Hazen, farms left high and dry by canal closure
Hazen, NV is a very small town close to where I live. Tiny little place, nestled between two somewhat larger cities, Fernley and Fallon. It rests along Route 50 Alternate, which combined with I-80 is the shortest way to get from Reno to Fallon, so it gets a fair amount of drive-by traffic.
Did you know it’s possible to shut off water to an entire town? It happened to Hazen in November. Frank X. Mullen wrote a long piece in today’s Reno Gazette-Journal about it, and how they won’t have water again until June:
The Truckee Carson Irrigation District delivers Newlands Irrigation Project water that flows in the canal from the Derby Dam to Lahontan Reservoir. On Jan. 5, 2008, the canal breached in Fernley, affecting hundreds of homes and displacing more than 1,500 residents.

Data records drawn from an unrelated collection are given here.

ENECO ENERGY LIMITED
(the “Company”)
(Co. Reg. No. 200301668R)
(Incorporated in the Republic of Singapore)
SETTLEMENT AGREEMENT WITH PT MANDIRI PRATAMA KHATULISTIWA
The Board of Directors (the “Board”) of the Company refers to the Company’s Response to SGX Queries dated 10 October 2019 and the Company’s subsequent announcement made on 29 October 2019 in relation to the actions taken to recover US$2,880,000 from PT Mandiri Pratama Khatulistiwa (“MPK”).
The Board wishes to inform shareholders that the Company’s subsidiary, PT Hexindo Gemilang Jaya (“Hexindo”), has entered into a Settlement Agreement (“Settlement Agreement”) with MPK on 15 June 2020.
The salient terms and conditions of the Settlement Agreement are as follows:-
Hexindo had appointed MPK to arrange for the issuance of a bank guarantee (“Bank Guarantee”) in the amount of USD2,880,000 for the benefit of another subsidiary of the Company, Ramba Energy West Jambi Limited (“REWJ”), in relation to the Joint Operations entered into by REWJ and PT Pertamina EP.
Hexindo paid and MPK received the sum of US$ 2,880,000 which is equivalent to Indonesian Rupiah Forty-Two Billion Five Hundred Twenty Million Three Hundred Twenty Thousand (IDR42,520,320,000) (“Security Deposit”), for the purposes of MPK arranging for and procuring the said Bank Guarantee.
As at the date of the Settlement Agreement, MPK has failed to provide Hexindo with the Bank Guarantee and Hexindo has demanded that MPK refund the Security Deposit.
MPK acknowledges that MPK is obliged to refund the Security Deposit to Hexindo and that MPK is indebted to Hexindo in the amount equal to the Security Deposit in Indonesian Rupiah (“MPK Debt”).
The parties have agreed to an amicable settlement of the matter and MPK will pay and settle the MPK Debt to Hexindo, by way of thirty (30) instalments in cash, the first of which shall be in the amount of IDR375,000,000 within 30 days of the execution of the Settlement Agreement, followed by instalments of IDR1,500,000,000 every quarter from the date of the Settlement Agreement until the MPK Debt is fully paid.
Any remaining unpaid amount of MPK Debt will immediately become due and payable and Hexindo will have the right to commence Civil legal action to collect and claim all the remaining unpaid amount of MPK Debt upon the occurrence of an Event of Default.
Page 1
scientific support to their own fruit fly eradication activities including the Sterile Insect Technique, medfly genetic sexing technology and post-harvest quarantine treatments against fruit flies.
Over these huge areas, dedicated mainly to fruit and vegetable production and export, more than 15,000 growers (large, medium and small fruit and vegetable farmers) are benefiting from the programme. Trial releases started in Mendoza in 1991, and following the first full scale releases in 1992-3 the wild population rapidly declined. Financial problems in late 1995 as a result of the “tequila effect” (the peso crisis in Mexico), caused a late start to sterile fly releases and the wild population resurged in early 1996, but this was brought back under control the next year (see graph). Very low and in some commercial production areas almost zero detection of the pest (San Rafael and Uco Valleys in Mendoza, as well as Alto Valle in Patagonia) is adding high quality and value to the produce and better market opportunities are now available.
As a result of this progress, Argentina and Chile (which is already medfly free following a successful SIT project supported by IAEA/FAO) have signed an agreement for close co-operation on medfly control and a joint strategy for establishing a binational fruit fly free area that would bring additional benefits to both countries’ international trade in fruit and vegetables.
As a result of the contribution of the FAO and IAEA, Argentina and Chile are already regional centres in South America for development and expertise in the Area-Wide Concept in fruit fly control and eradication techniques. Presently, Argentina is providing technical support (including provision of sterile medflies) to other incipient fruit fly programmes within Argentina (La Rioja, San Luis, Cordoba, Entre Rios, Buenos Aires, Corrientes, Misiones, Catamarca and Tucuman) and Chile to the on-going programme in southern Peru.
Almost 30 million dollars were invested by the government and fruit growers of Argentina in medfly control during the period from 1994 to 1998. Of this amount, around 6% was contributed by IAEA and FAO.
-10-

In 2008, the irrigation district shut down the canal but used tanker trucks to provide water to the pond that feeds Hazen’s domestic system. The water kept flowing through the pipes.
But the district shut down the canal in November, and the federal Bureau of Reclamation won’t allow water to flow again until repairs are made. Officials are awaiting federal approval of the repair plans and predict the canal could start flowing again sometime in June.
It was ruled in 1991 that the community has no water rights, so the official position from the manager of the irrigation district is “that’s your toughie.” Even for the farms and such that do have water rights.
“The residents are responsible for their own water,” [Kate Rutan, office manager for the Truckee-Tahoe irrigation district] said. “If I buy a house, it’s up to me to find out what (the water situation) is. I’d look at the deed. It has to be in there. It’s their responsibility to find out how water comes out of those taps.
“Just because you’ve been doing something for 100 years doesn’t create a right or give you an entitlement.”
She said the farms and ranches with water rights should be getting water, but because the canal can’t be reopened until it meets federal standards those fields remain dry.
Hard to believe stuff like this happens in this day and age.